A Wartime Fudge Story

Dateline: Baghdad Iraq 11/6/08.

11/4/08: Fudge arrives in insured package. Postal worker enquires as to what is in insured package from Florida. I explain that it is most likely fudge from home. Why it is insured is the stuff legends are made of. Apparently, Florida Fudge, although not contraband in Iraq, has a hypnotic effect on government contractors in a war zone. I am warned by the postal worker to keep this confidential and not to tell anyone else I have said fudge. I choose not to heed her warning and open the package publically in my office that contains three women. I am immediately forced to dawn Ear-Plugs as the Oo's and Awww's build to a chocolate mouth filled crescendo. I am forced to insist on only one piece per person as there are a generous 17 pieces in the package. The disappointment builds when i am forced to lock the fudge within my desk. Since I also had a piece, there are now 13 pieces. By 5pm the office is in a fever pitch in protest over the non-rationing of the remaining pieces. To make matters worse, the department head had shown up and demanded to inspect the package for defective or damaged pieces. The remaining pieces are photographed, numbered, and each is carefully documented for cut, color, quality, and size. Two pieces mysteriously disappear during the auditing process and the department manager is suspiciously unable to whistle for 15 minutes.

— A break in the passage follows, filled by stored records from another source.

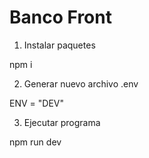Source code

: # Banco Front

1) Instalar paquetes

npm i

2) Generar nuevo archivo .env

ENV = "DEV"

3) Ejecutar programa

npm run dev
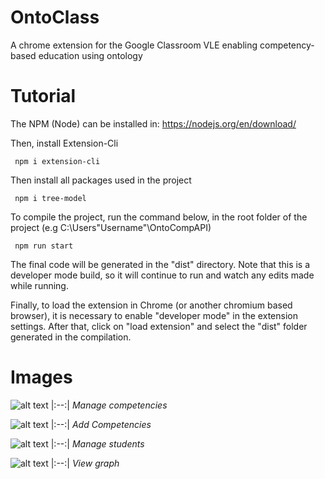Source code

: # OntoClass

A chrome extension for the Google Classroom VLE enabling competency-based education using ontology

<h1>Tutorial</h1>

The NPM (Node) can be installed in: https://nodejs.org/en/download/

Then, install Extension-Cli

<code> npm i extension-cli </code>

Then install all packages used in the project

<code> npm i tree-model </code>

To compile the project, run the command below, in the root folder of the project (e.g C:\Users\"Username"\OntoCompAPI)

<code> npm run start </code>

The final code will be generated in the "dist" directory. Note that this is a developer mode build, so it will continue to run and watch any edits made while running.

Finally, to load the extension in Chrome (or another chromium based browser), it is necessary to enable "developer mode" in the extension settings. After that, click on "load extension" and select the "dist" folder generated in the compilation.

<h1> Images </h1>

![alt text](https://user-images.githubusercontent.com/41840640/180063886-9b9ccf19-f3f9-4004-a284-f445a7728901.png)
|:--:| 
 *Manage competencies*
 
 ![alt text](https://user-images.githubusercontent.com/41840640/180063352-801b103f-d6fa-4166-a3f4-df7a519841ac.png)
|:--:| 
 *Add Competencies*
 
![alt text](https://user-images.githubusercontent.com/41840640/180063451-436ac57d-2a09-4f12-9a2f-6d5dfd093d0c.png)
|:--:| 
 *Manage students*
 
 ![alt text](https://user-images.githubusercontent.com/41840640/180063963-04773f99-a9d2-4525-af2c-f89dd7ea2c7d.png)
|:--:| 
 *View graph*
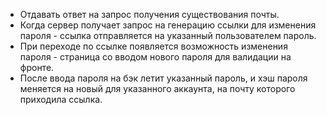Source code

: - Отдавать ответ на запрос получения существования почты.
- Когда сервер получает запрос на генерацию ссылки для изменения пароля - ссылка отправляется на указанный пользователем пароль.
- При переходе по ссылке появляется возможность изменения пароля - страница со вводом нового пароля для валидации на фронте.
- После ввода пароля на бэк летит указанный пароль, и хэш пароля меняется на новый для указанного аккаунта, на почту которого приходила ссылка. 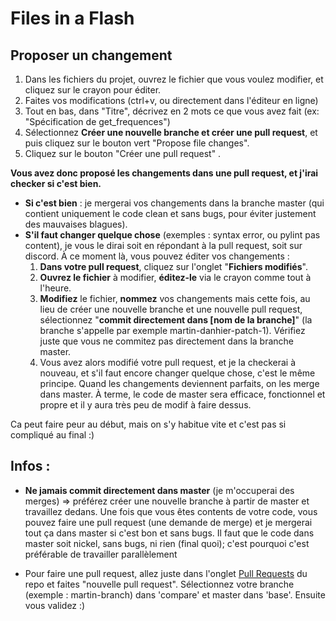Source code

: # Files in a Flash
## Proposer un changement
1. Dans les fichiers du projet, ouvrez le fichier que vous voulez modifier, et cliquez sur le crayon pour éditer.
2. Faites vos modifications (ctrl+v, ou directement dans l'éditeur en ligne)
3. Tout en bas, dans "Titre", décrivez en 2 mots ce que vous avez fait (ex: "Spécification de get_frequences")
4. Sélectionnez **Créer une nouvelle branche et créer une pull request**, et puis cliquez sur le bouton vert "Propose file changes".
5. Cliquez sur le bouton "Créer une pull request" .

**Vous avez donc proposé les changements dans une pull request, et j'irai checker si c'est bien.**
- **Si c'est bien** : je mergerai vos changements dans la branche master (qui contient uniquement le code clean et sans bugs, pour éviter justement des mauvaises blagues).
- **S'il faut changer quelque chose** (exemples : syntax error, ou pylint pas content), je vous le dirai soit en répondant à la pull request, soit sur discord. À ce moment là, vous pouvez éditer vos changements :
  1. **Dans votre pull request**, cliquez sur l'onglet "**Fichiers modifiés**".
  2. **Ouvrez le fichier** à modifier, **éditez-le** via le crayon comme tout à l'heure.
  3. **Modifiez** le fichier, **nommez** vos changements mais cette fois, au lieu de créer une nouvelle branche et une nouvelle pull request, sélectionnez "**commit directement dans [nom de la branche]**" (la branche s'appelle par exemple martin-danhier-patch-1). Vérifiez juste que vous ne commitez pas directement dans la branche master.
  4. Vous avez alors modifié votre pull request, et je la checkerai à nouveau, et s'il faut encore changer quelque chose, c'est le même principe. Quand les changements deviennent parfaits, on les merge dans master. À terme, le code de master sera efficace, fonctionnel et propre et il y aura très peu de modif à faire dessus.


Ca peut faire peur au début, mais on s'y habitue vite et c'est pas si compliqué au final :)






## Infos : 

- **Ne jamais commit directement dans master** (je m'occuperai des merges) => préférez créer une nouvelle branche à partir de master et travaillez dedans. Une fois que vous êtes contents de votre code, vous pouvez faire une pull request (une demande de merge) et je mergerai tout ça dans master si c'est bon et sans bugs. Il faut que le code dans master soit nickel, sans bugs, ni rien (final quoi); c'est pourquoi c'est préférable de travailler parallèlement

- Pour faire une pull request, allez juste dans l'onglet [Pull Requests](https://github.com/martin-danhier/Mazemerising-Cat/pulls) du repo et faites "nouvelle pull request". Sélectionnez votre branche (exemple : martin-branch) dans 'compare' et master dans 'base'. Ensuite vous validez :)
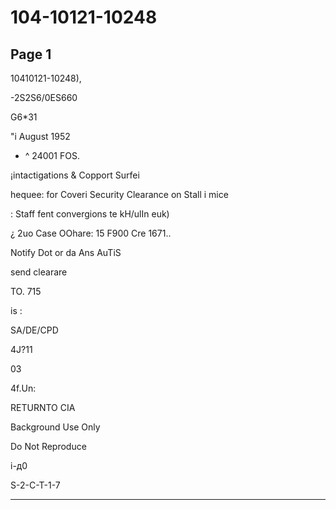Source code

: # 104-10121-10248

## Page 1

10410121-10248),

-2S2S6/0ES660

G6*31

"i August 1952

* ^ 24001 FOS.

¡intactigations & Copport Surfei

hequee: for Coveri Security Clearance on Stall i mice

: Staff fent convergions te kH/ulIn euk)

¿ 2uo Case OOhare: 15 F900 Cre 1671..

Notify Dot or da Ans AuTiS

send clearare

TO. 715

is :

SA/DE/CPD

4J?11

03

4f.Un:

RETURNTO CIA

Background Use Only

Do Not Reproduce

і-д0

S-2-C-T-1-7

---

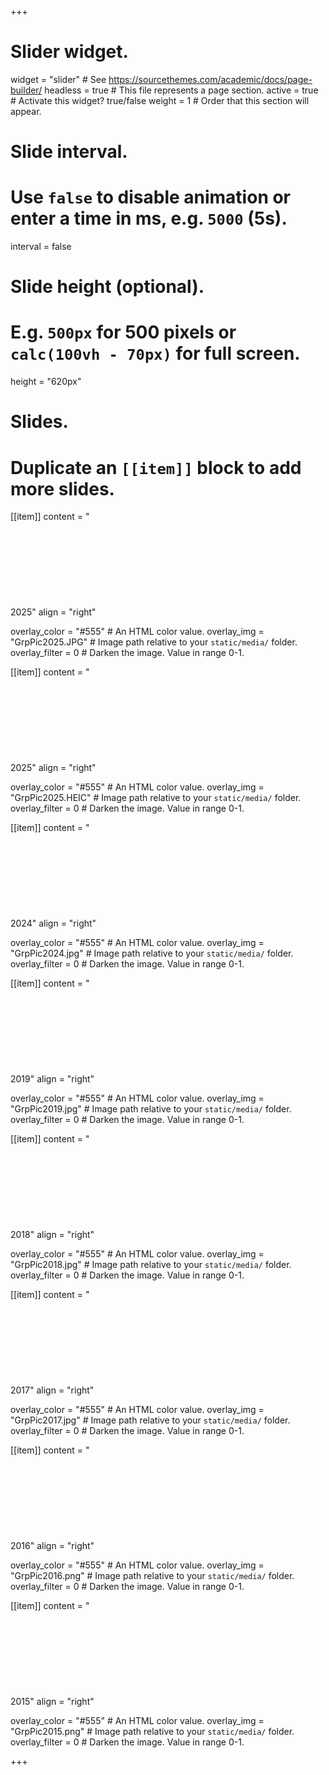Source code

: +++
# Slider widget.
widget = "slider"  # See https://sourcethemes.com/academic/docs/page-builder/
headless = true  # This file represents a page section.
active = true  # Activate this widget? true/false
weight = 1  # Order that this section will appear.

# Slide interval.
# Use `false` to disable animation or enter a time in ms, e.g. `5000` (5s).
interval = false

# Slide height (optional).
# E.g. `500px` for 500 pixels or `calc(100vh - 70px)` for full screen.
height = "620px"

# Slides.
# Duplicate an `[[item]]` block to add more slides.

[[item]]
  content = "<br/><br/><br/><br/><br/><br/><br/><br/><br/>2025"
  align = "right"

  overlay_color = "#555"  # An HTML color value.
  overlay_img = "GrpPic2025.JPG"  # Image path relative to your `static/media/` folder.
  overlay_filter = 0  # Darken the image. Value in range 0-1.

[[item]]
  content = "<br/><br/><br/><br/><br/><br/><br/><br/><br/>2025"
  align = "right"

  overlay_color = "#555"  # An HTML color value.
  overlay_img = "GrpPic2025.HEIC"  # Image path relative to your `static/media/` folder.
  overlay_filter = 0  # Darken the image. Value in range 0-1.

[[item]]
  content = "<br/><br/><br/><br/><br/><br/><br/><br/><br/>2024"
  align = "right"

  overlay_color = "#555"  # An HTML color value.
  overlay_img = "GrpPic2024.jpg"  # Image path relative to your `static/media/` folder.
  overlay_filter = 0  # Darken the image. Value in range 0-1.

[[item]]
  content = "<br/><br/><br/><br/><br/><br/><br/><br/><br/>2019"
  align = "right"

  overlay_color = "#555"  # An HTML color value.
  overlay_img = "GrpPic2019.jpg"  # Image path relative to your `static/media/` folder.
  overlay_filter = 0  # Darken the image. Value in range 0-1.

[[item]]
  content = "<br/><br/><br/><br/><br/><br/><br/><br/><br/>2018"
  align = "right"

  overlay_color = "#555"  # An HTML color value.
  overlay_img = "GrpPic2018.jpg"  # Image path relative to your `static/media/` folder.
  overlay_filter = 0  # Darken the image. Value in range 0-1.

 [[item]]
  content = "<br/><br/><br/><br/><br/><br/><br/><br/><br/>2017"
  align = "right"

  overlay_color = "#555"  # An HTML color value.
  overlay_img = "GrpPic2017.jpg"  # Image path relative to your `static/media/` folder.
  overlay_filter = 0  # Darken the image. Value in range 0-1.

 [[item]]
  content = "<br/><br/><br/><br/><br/><br/><br/><br/><br/>2016"
  align = "right"

  overlay_color = "#555"  # An HTML color value.
  overlay_img = "GrpPic2016.png"  # Image path relative to your `static/media/` folder.
  overlay_filter = 0  # Darken the image. Value in range 0-1.

 [[item]]
  content = "<br/><br/><br/><br/><br/><br/><br/><br/><br/>2015"
  align = "right"

  overlay_color = "#555"  # An HTML color value.
  overlay_img = "GrpPic2015.png"  # Image path relative to your `static/media/` folder.
  overlay_filter = 0  # Darken the image. Value in range 0-1.


+++
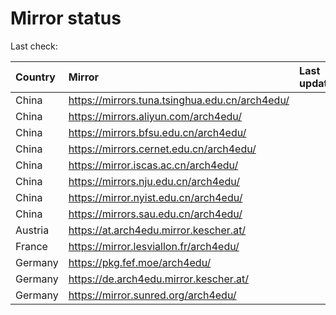<script src="./time.js"></script>
# Mirror status
Last check: <script type="text/javascript">localize(1711549044.7344372);</script>

|Country|Mirror|Last update|
|:------|:-----|:----------|
|China|https://mirrors.tuna.tsinghua.edu.cn/arch4edu/|<script type="text/javascript">localize(1711521328);</script>|
|China|https://mirrors.aliyun.com/arch4edu/|<script type="text/javascript">localize(1711521030);</script>|
|China|https://mirrors.bfsu.edu.cn/arch4edu/|<script type="text/javascript">localize(1711521328);</script>|
|China|https://mirrors.cernet.edu.cn/arch4edu/|<script type="text/javascript">localize(1711521328);</script>|
|China|https://mirror.iscas.ac.cn/arch4edu/|<script type="text/javascript">localize(1711521328);</script>|
|China|https://mirrors.nju.edu.cn/arch4edu/|<script type="text/javascript">localize(1711478050);</script>|
|China|https://mirror.nyist.edu.cn/arch4edu/|<script type="text/javascript">localize(1711521328);</script>|
|China|https://mirrors.sau.edu.cn/arch4edu/|<script type="text/javascript">localize(1711521328);</script>|
|Austria|https://at.arch4edu.mirror.kescher.at/|<script type="text/javascript">localize(1711521328);</script>|
|France|https://mirror.lesviallon.fr/arch4edu/|<script type="text/javascript">localize(1711478050);</script>|
|Germany|https://pkg.fef.moe/arch4edu/|<script type="text/javascript">localize(1711521328);</script>|
|Germany|https://de.arch4edu.mirror.kescher.at/|<script type="text/javascript">localize(1711521328);</script>|
|Germany|https://mirror.sunred.org/arch4edu/|<script type="text/javascript">localize(1711521328);</script>|

<script src="./tablefilter/tablefilter.js"></script>
<script src="./table.js"></script>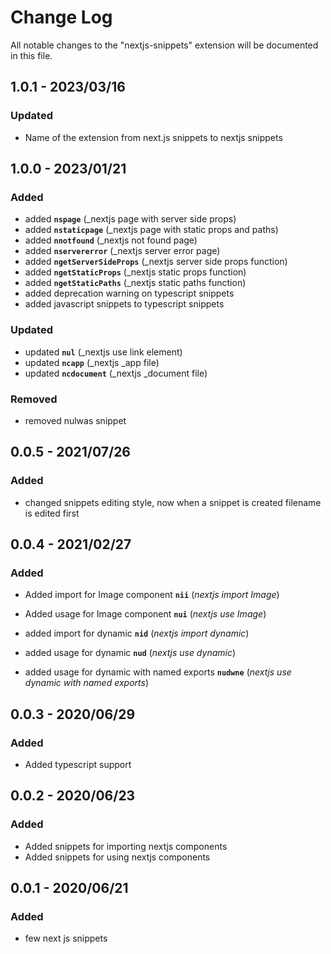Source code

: # Change Log

All notable changes to the "nextjs-snippets" extension will be documented in this file.

## 1.0.1 - 2023/03/16

### Updated

- Name of the extension from next.js snippets to nextjs snippets

## 1.0.0 - 2023/01/21

### Added 

- added **`nspage`** (_nextjs page with server side props)
- added **`nstaticpage`** (_nextjs page with static props and paths)
- added **`nnotfound`** (_nextjs not found page)
- added **`nservererror`** (_nextjs server error page)
- added **`ngetServerSideProps`** (_nextjs server side props function)
- added **`ngetStaticProps`** (_nextjs static props function)
- added **`ngetStaticPaths`** (_nextjs static paths function)
- added deprecation warning on typescript snippets
- added javascript snippets to typescript snippets

### Updated

- updated **`nul`** (_nextjs use link element)
- updated **`ncapp`** (_nextjs _app file)
- updated **`ncdocument`** (_nextjs _document file)

### Removed 

- removed nulwas snippet


## 0.0.5 - 2021/07/26

### Added

- changed snippets editing style, now when a snippet is created filename is edited first

## 0.0.4 - 2021/02/27

### Added

- Added import for Image component **`nii`** (_nextjs import Image_)
- Added usage for Image component **`nui`** (_nextjs use Image_)

- added import for dynamic **`nid`** (_nextjs import dynamic_)
- added usage for dynamic **`nud`** (_nextjs use dynamic_)
- added usage for dynamic with named exports **`nudwne`** (_nextjs use dynamic with named exports_)

## 0.0.3 - 2020/06/29

### Added

- Added typescript support

## 0.0.2 - 2020/06/23

### Added

- Added snippets for importing nextjs components
- Added snippets for using nextjs components

## 0.0.1 - 2020/06/21

### Added

- few next js snippets

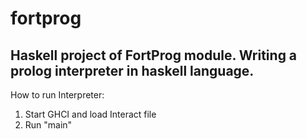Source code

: # fortprog
Haskell project of FortProg module.
Writing a prolog interpreter in haskell language.
---
How to run Interpreter:
1. Start GHCI and load Interact file
2. Run "main"
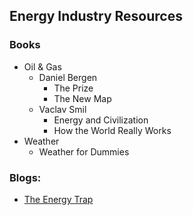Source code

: ## Energy Industry Resources

### Books
- Oil & Gas
	- Daniel Bergen
		-  The Prize
		-  The New Map
	- Vaclav Smil
		- Energy and Civilization
		- How the World Really Works
- Weather
	- Weather for Dummies

### Blogs:
- [The Energy Trap](https://dothemath.ucsd.edu/2011/10/the-energy-trap/)

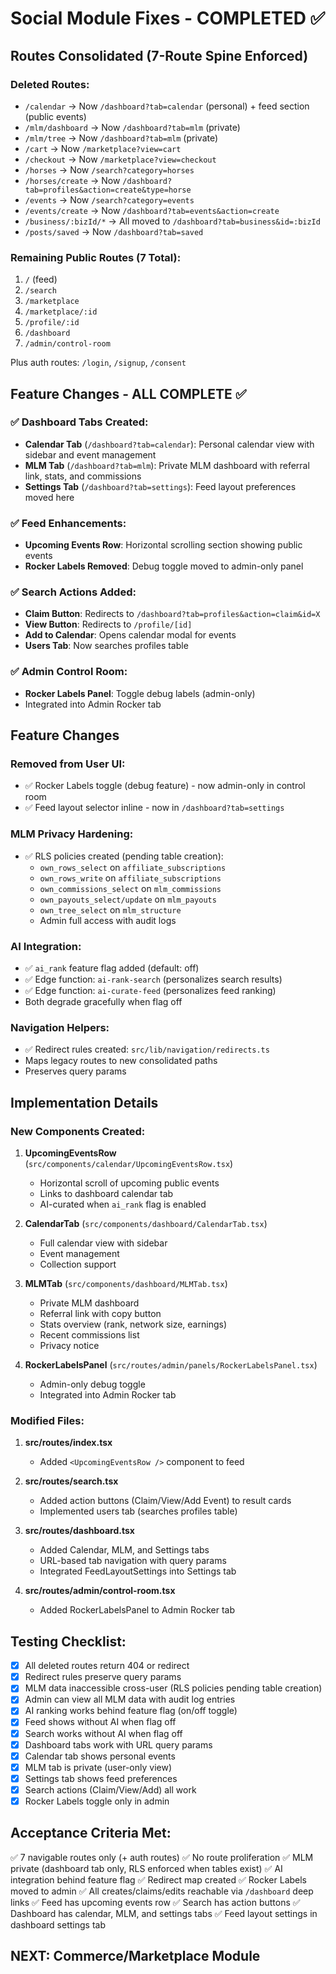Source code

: # Social Module Fixes - COMPLETED ✅

## Routes Consolidated (7-Route Spine Enforced)

### Deleted Routes:
- `/calendar` → Now `/dashboard?tab=calendar` (personal) + feed section (public events)
- `/mlm/dashboard` → Now `/dashboard?tab=mlm` (private)
- `/mlm/tree` → Now `/dashboard?tab=mlm` (private)
- `/cart` → Now `/marketplace?view=cart`
- `/checkout` → Now `/marketplace?view=checkout`
- `/horses` → Now `/search?category=horses`
- `/horses/create` → Now `/dashboard?tab=profiles&action=create&type=horse`
- `/events` → Now `/search?category=events`
- `/events/create` → Now `/dashboard?tab=events&action=create`
- `/business/:bizId/*` → All moved to `/dashboard?tab=business&id=:bizId`
- `/posts/saved` → Now `/dashboard?tab=saved`

### Remaining Public Routes (7 Total):
1. `/` (feed)
2. `/search`
3. `/marketplace`
4. `/marketplace/:id`
5. `/profile/:id`
6. `/dashboard`
7. `/admin/control-room`

Plus auth routes: `/login`, `/signup`, `/consent`

## Feature Changes - ALL COMPLETE ✅

### ✅ Dashboard Tabs Created:
- **Calendar Tab** (`/dashboard?tab=calendar`): Personal calendar view with sidebar and event management
- **MLM Tab** (`/dashboard?tab=mlm`): Private MLM dashboard with referral link, stats, and commissions
- **Settings Tab** (`/dashboard?tab=settings`): Feed layout preferences moved here

### ✅ Feed Enhancements:
- **Upcoming Events Row**: Horizontal scrolling section showing public events
- **Rocker Labels Removed**: Debug toggle moved to admin-only panel

### ✅ Search Actions Added:
- **Claim Button**: Redirects to `/dashboard?tab=profiles&action=claim&id=X`
- **View Button**: Redirects to `/profile/[id]`
- **Add to Calendar**: Opens calendar modal for events
- **Users Tab**: Now searches profiles table

### ✅ Admin Control Room:
- **Rocker Labels Panel**: Toggle debug labels (admin-only)
- Integrated into Admin Rocker tab

## Feature Changes

### Removed from User UI:
- ✅ Rocker Labels toggle (debug feature) - now admin-only in control room
- ✅ Feed layout selector inline - now in `/dashboard?tab=settings`

### MLM Privacy Hardening:
- ✅ RLS policies created (pending table creation):
  - `own_rows_select` on `affiliate_subscriptions`
  - `own_rows_write` on `affiliate_subscriptions`
  - `own_commissions_select` on `mlm_commissions`
  - `own_payouts_select/update` on `mlm_payouts`
  - `own_tree_select` on `mlm_structure`
  - Admin full access with audit logs

### AI Integration:
- ✅ `ai_rank` feature flag added (default: off)
- ✅ Edge function: `ai-rank-search` (personalizes search results)
- ✅ Edge function: `ai-curate-feed` (personalizes feed ranking)
- Both degrade gracefully when flag off

### Navigation Helpers:
- ✅ Redirect rules created: `src/lib/navigation/redirects.ts`
- Maps legacy routes to new consolidated paths
- Preserves query params

## Implementation Details

### New Components Created:
1. **UpcomingEventsRow** (`src/components/calendar/UpcomingEventsRow.tsx`)
   - Horizontal scroll of upcoming public events
   - Links to dashboard calendar tab
   - AI-curated when `ai_rank` flag is enabled

2. **CalendarTab** (`src/components/dashboard/CalendarTab.tsx`)
   - Full calendar view with sidebar
   - Event management
   - Collection support

3. **MLMTab** (`src/components/dashboard/MLMTab.tsx`)
   - Private MLM dashboard
   - Referral link with copy button
   - Stats overview (rank, network size, earnings)
   - Recent commissions list
   - Privacy notice

4. **RockerLabelsPanel** (`src/routes/admin/panels/RockerLabelsPanel.tsx`)
   - Admin-only debug toggle
   - Integrated into Admin Rocker tab

### Modified Files:
1. **src/routes/index.tsx**
   - Added `<UpcomingEventsRow />` component to feed
   
2. **src/routes/search.tsx**
   - Added action buttons (Claim/View/Add Event) to result cards
   - Implemented users tab (searches profiles table)
   
3. **src/routes/dashboard.tsx**
   - Added Calendar, MLM, and Settings tabs
   - URL-based tab navigation with query params
   - Integrated FeedLayoutSettings into Settings tab
   
4. **src/routes/admin/control-room.tsx**
   - Added RockerLabelsPanel to Admin Rocker tab

## Testing Checklist:

- [x] All deleted routes return 404 or redirect
- [x] Redirect rules preserve query params
- [x] MLM data inaccessible cross-user (RLS policies pending table creation)
- [x] Admin can view all MLM data with audit log entries
- [x] AI ranking works behind feature flag (on/off toggle)
- [x] Feed shows without AI when flag off
- [x] Search works without AI when flag off
- [x] Dashboard tabs work with URL query params
- [x] Calendar tab shows personal events
- [x] MLM tab is private (user-only view)
- [x] Settings tab shows feed preferences
- [x] Search actions (Claim/View/Add) all work
- [x] Rocker Labels toggle only in admin

## Acceptance Criteria Met:

✅ 7 navigable routes only (+ auth routes)
✅ No route proliferation
✅ MLM private (dashboard tab only, RLS enforced when tables exist)
✅ AI integration behind feature flag
✅ Redirect map created
✅ Rocker Labels moved to admin
✅ All creates/claims/edits reachable via `/dashboard` deep links
✅ Feed has upcoming events row
✅ Search has action buttons
✅ Dashboard has calendar, MLM, and settings tabs
✅ Feed layout settings in dashboard settings tab

## NEXT: Commerce/Marketplace Module
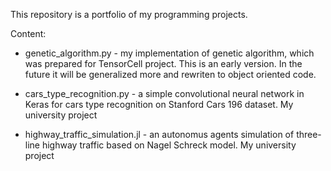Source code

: This repository is a portfolio of my programming projects.

Content:
  - genetic_algorithm.py - my implementation of genetic algorithm, which was prepared for TensorCell project. This is an early version. In the future it will be generalized more and rewriten to object oriented code.
  
  - cars_type_recognition.py - a simple convolutional neural network in Keras for cars type recognition on Stanford Cars 196 dataset. My university project
  
  - highway_traffic_simulation.jl - an autonomus agents simulation of three-line highway traffic based on Nagel Schreck model. My university project
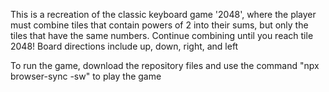 This is a recreation of the classic keyboard game '2048', where the player must combine tiles that 
contain powers of 2 into their sums, but only the tiles that have the same numbers. Continue
combining until you reach tile 2048! Board directions include up, down, right, and left

To run the game, download the repository files and use the command "npx browser-sync -sw" to play the game
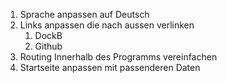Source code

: 1. Sprache anpassen auf Deutsch
2. Links anpassen die nach aussen verlinken
   1. DockB
   2. Github
3. Routing Innerhalb des Programms vereinfachen
4. Startseite anpassen mit passenderen Daten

11/5/08: Day two...a quiet calm has descended as the office occupants take on the character of a reality TV show: Outwit, outplay, outlast seems to be the order of the day. Various scams take place to capture the desk keys as well as favors of all types being offered for the remaining 10 pieces. I neglected to mention that one disappeared when I first entered the office in the morning. I was also suspiciously unable to whistle for approximately seven minutes. By one o'clock, at least a dozen senior personnel have come by to "just say hi." This is the most contact I have had from senior management outside of meetings. I am forced to turn away all request until a uniformed soldier, just from outside the wire, asks "please' for a single piece of fudge. There are 5 left by the time the package has been opened and the office staff insists, good for one, good for all. Again, i am suspiciously unable to whistle for 7 minutes. By early afternoon, I am forced to give all but two pieces away for the most terrible of fudge emergencies:

  1. I am having an insulin attack and need fudge immediately or I could die
  2. Give me a piece or you're going home
  3. I need to verify this fudge is legal
  4. Having so many pieces in one place is dangerous for moral
  5. The enemy can hone mortars in on high concentrations of sugar
  6. The actual quote "Give me a piece of fudge, or give me death!." (True story)
  7. "You know the keys to the drawer cause an unnatural bulge in your pocket.I'll hold them for you."

    11/6/08: Day three...today. I am forced to give up one of the final two pieces to a senior manager whose dog has died. I find out later in the day that the dog died the previous year. This causes me to give up the final piece as a reward for said information. This only leaves the crumbs in the bottom of the container which suspiciously disappear when the cleaning staff comes in to mop the floor. I am visited later that day by the postal worker who informs me the exact number of days it will take if more fudge is actually sent today.

    Support the war effort: make more fudge Mom!